DATA EXCERPTS:
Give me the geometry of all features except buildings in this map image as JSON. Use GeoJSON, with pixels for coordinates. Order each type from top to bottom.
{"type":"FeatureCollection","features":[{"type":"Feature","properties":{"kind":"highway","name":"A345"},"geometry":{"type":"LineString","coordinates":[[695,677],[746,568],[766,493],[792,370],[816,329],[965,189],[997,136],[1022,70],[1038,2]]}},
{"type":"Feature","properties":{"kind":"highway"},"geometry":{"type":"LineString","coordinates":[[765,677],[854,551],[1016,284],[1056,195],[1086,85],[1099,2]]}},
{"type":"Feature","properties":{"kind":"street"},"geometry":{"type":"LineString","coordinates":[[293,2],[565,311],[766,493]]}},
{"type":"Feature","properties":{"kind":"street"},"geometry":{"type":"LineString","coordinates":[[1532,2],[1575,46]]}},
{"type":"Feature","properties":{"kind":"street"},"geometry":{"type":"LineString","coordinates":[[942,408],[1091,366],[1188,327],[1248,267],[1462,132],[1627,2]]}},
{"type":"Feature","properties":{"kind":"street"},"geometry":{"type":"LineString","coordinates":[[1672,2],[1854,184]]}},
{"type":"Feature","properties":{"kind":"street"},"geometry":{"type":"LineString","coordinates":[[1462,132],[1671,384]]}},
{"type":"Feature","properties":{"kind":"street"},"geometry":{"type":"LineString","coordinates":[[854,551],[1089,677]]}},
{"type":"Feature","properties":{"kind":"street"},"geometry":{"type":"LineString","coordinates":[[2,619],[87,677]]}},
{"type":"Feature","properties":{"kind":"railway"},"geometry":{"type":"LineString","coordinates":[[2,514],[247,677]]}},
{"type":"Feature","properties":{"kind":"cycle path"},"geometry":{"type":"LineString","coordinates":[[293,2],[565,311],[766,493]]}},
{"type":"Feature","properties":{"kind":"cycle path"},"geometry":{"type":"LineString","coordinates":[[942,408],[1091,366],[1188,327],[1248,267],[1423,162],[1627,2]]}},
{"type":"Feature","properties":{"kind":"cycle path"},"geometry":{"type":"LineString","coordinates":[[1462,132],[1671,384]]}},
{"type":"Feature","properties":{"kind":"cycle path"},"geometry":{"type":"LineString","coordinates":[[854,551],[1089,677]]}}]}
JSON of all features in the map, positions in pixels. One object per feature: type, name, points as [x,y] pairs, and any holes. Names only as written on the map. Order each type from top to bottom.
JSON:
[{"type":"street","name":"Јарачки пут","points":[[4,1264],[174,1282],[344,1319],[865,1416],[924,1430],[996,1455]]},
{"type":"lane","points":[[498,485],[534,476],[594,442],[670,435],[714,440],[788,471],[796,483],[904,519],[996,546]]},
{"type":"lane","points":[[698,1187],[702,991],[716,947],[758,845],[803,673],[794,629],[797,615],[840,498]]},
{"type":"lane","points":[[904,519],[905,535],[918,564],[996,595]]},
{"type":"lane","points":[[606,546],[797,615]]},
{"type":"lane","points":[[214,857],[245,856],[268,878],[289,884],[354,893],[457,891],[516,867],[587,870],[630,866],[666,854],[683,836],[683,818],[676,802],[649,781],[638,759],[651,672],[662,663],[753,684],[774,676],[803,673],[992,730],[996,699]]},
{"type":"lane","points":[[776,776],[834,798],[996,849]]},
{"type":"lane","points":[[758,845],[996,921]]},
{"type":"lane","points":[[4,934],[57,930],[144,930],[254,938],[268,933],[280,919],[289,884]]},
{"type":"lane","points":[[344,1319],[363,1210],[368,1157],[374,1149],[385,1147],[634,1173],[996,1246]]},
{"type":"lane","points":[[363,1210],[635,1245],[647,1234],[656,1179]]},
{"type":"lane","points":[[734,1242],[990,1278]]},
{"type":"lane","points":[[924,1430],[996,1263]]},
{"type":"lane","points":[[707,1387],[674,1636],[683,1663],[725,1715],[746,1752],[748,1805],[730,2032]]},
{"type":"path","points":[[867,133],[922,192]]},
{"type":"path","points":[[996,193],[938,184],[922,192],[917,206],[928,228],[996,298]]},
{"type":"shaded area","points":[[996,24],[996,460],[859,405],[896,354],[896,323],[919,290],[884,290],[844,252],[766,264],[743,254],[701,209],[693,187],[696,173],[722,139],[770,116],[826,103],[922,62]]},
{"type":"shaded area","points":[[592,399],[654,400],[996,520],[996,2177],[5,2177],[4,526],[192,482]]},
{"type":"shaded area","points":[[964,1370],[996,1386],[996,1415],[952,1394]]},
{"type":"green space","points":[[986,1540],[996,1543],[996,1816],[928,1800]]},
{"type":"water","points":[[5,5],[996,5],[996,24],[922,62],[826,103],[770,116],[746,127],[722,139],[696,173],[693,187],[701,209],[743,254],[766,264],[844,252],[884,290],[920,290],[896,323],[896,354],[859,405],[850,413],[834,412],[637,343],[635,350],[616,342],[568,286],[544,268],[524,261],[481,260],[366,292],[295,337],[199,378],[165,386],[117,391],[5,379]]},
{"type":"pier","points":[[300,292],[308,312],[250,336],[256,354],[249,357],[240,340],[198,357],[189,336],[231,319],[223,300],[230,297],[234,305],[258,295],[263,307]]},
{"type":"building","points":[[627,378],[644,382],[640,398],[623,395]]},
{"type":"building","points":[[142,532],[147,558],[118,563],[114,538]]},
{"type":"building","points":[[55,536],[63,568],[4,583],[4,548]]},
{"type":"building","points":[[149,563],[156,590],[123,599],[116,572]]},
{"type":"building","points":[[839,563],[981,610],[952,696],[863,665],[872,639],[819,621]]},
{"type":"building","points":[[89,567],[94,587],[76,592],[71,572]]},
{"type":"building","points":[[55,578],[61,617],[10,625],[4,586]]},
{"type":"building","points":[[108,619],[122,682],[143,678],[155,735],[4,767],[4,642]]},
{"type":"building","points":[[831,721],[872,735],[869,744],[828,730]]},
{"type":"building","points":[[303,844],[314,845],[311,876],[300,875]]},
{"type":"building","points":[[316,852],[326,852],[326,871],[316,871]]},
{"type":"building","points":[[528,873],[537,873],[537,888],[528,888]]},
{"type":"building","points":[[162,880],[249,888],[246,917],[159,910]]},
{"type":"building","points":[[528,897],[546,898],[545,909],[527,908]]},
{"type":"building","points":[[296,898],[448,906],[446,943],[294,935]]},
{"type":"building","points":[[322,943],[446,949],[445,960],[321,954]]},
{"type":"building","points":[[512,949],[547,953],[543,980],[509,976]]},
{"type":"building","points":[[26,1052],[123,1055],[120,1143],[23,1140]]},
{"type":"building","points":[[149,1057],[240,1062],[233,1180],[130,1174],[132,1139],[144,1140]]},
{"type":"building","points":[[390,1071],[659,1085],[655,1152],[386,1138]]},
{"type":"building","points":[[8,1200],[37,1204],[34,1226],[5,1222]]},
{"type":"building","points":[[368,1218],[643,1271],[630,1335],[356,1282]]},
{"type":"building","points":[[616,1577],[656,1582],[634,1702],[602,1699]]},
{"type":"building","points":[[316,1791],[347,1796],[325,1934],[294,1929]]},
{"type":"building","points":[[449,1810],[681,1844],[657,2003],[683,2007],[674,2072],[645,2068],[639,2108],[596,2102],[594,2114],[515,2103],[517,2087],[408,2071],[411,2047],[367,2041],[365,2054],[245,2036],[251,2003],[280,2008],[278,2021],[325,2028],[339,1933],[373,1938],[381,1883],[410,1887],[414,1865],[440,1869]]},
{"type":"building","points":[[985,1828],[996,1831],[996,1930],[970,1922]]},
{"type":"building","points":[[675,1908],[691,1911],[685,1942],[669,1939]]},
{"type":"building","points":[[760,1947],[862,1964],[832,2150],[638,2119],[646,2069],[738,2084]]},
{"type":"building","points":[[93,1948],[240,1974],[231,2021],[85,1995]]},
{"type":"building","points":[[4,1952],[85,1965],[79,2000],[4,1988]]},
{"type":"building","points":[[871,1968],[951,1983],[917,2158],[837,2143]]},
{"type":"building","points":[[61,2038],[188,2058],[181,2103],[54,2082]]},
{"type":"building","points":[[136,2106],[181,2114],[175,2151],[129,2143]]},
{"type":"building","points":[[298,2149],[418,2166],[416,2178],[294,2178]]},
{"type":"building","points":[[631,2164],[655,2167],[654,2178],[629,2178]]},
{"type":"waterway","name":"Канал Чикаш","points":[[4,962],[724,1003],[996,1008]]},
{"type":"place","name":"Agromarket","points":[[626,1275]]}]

WHAT YOU SHOULD DO:
Read through the entries above and copy each line that has the string "path" in it.

SOLUTION TO THIS TASK:
{"type":"Feature","properties":{"kind":"cycle path"},"geometry":{"type":"LineString","coordinates":[[293,2],[565,311],[766,493]]}},
{"type":"Feature","properties":{"kind":"cycle path"},"geometry":{"type":"LineString","coordinates":[[942,408],[1091,366],[1188,327],[1248,267],[1423,162],[1627,2]]}},
{"type":"Feature","properties":{"kind":"cycle path"},"geometry":{"type":"LineString","coordinates":[[1462,132],[1671,384]]}},
{"type":"Feature","properties":{"kind":"cycle path"},"geometry":{"type":"LineString","coordinates":[[854,551],[1089,677]]}}]}
{"type":"path","points":[[867,133],[922,192]]},
{"type":"path","points":[[996,193],[938,184],[922,192],[917,206],[928,228],[996,298]]},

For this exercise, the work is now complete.